I don't know if I have a favorite label, coaster or cap.  What I do know is that I like some more than others. As much as people don't want to admit it (and some are proud to admit it), the label art plays a big part of which beers are bought and which stay on the shelf.  I think that the art can form your mind on what the beer should taste like. I'll give a few examples of labels that can predetermine (for the good), what the beer's experience is going to be like.

1. Flying Dog Raging Bitch- this beer is a Belgian IPA.  With its 8.3% abv, the beer's strength can get you through the colder days and nights and the bitterness can break through the warm summer days.  Neither is hidden well, and can smack you on the face like a B****.  The label gives the same idea.  Crazy, ravaging dog is as wild as the beer.  Expect to get the huge hops followed by the Belgian yeast characteristics.  It is as Raging as it gets. (Artwork on all Flying Dog beers are done by Ralph Steadman-who was the illustrator for Hunter S. Thompson.)

2. Goose Island Matilda- One inspection of either the Matilda labels, and the first thought that comes to your head is elegance.  You expect a nice delicate beer.  A beer to pour into a tulip or stemmed glass.  Something that is to be sipped, savored and examined.  You may just want to start with it cold, and let it warm to let out all the flavors.  The script text on the bottle screams upper class.  Makes me think of Hancock signing the Declaration of Independence. Enjoy this one like a bottle of wine.

3. Sierra Nevada Pale Ale- Sierra Nevada Pale Ale is a classic, basic beer.  It begs to be drank with friends on the deck, in the backyard or any other time.  The label has the same classic characteristics. It gives the vital information, shows a laid back river landscape, the perfect place to drink one (especially now that they can it).  If you look at the label, you are not expecting the beer to blast you with hops or be infused with any unique ingredients.  You are just looking a good beer.

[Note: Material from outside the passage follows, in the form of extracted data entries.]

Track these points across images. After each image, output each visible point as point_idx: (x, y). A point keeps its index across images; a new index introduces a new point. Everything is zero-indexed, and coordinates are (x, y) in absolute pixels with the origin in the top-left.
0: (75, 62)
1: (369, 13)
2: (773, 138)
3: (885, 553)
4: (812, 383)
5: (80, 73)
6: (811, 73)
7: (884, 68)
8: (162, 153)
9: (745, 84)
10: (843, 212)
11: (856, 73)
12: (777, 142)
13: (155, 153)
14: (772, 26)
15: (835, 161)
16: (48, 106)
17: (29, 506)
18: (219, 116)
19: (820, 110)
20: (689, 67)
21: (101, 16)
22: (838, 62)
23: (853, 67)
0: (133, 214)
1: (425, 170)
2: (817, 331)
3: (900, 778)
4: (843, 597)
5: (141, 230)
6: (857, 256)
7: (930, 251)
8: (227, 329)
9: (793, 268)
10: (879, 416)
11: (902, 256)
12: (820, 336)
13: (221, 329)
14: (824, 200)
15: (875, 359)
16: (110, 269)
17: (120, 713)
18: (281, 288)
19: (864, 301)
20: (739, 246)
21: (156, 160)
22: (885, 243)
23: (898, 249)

4. The Bruery Autumn Maple- This beer is seasonal in more than just the name.  It screams fall time.  From the sweetness to the yams, it is a perfect beer to have with Thanksgiving.  One look at the label is all that it takes to see fall time.  The colors of brown and orange, the leaves in the background and the simple text give the drinker a predetermined idea of what they are getting, and they are rewarded.

Overall, I feel those are great labels. I love seeing them at a bar or beer store, as I have no hesitation to drink any of them.  The label sets the tone on the beer, and the drinker get make an easier decision on a purchase.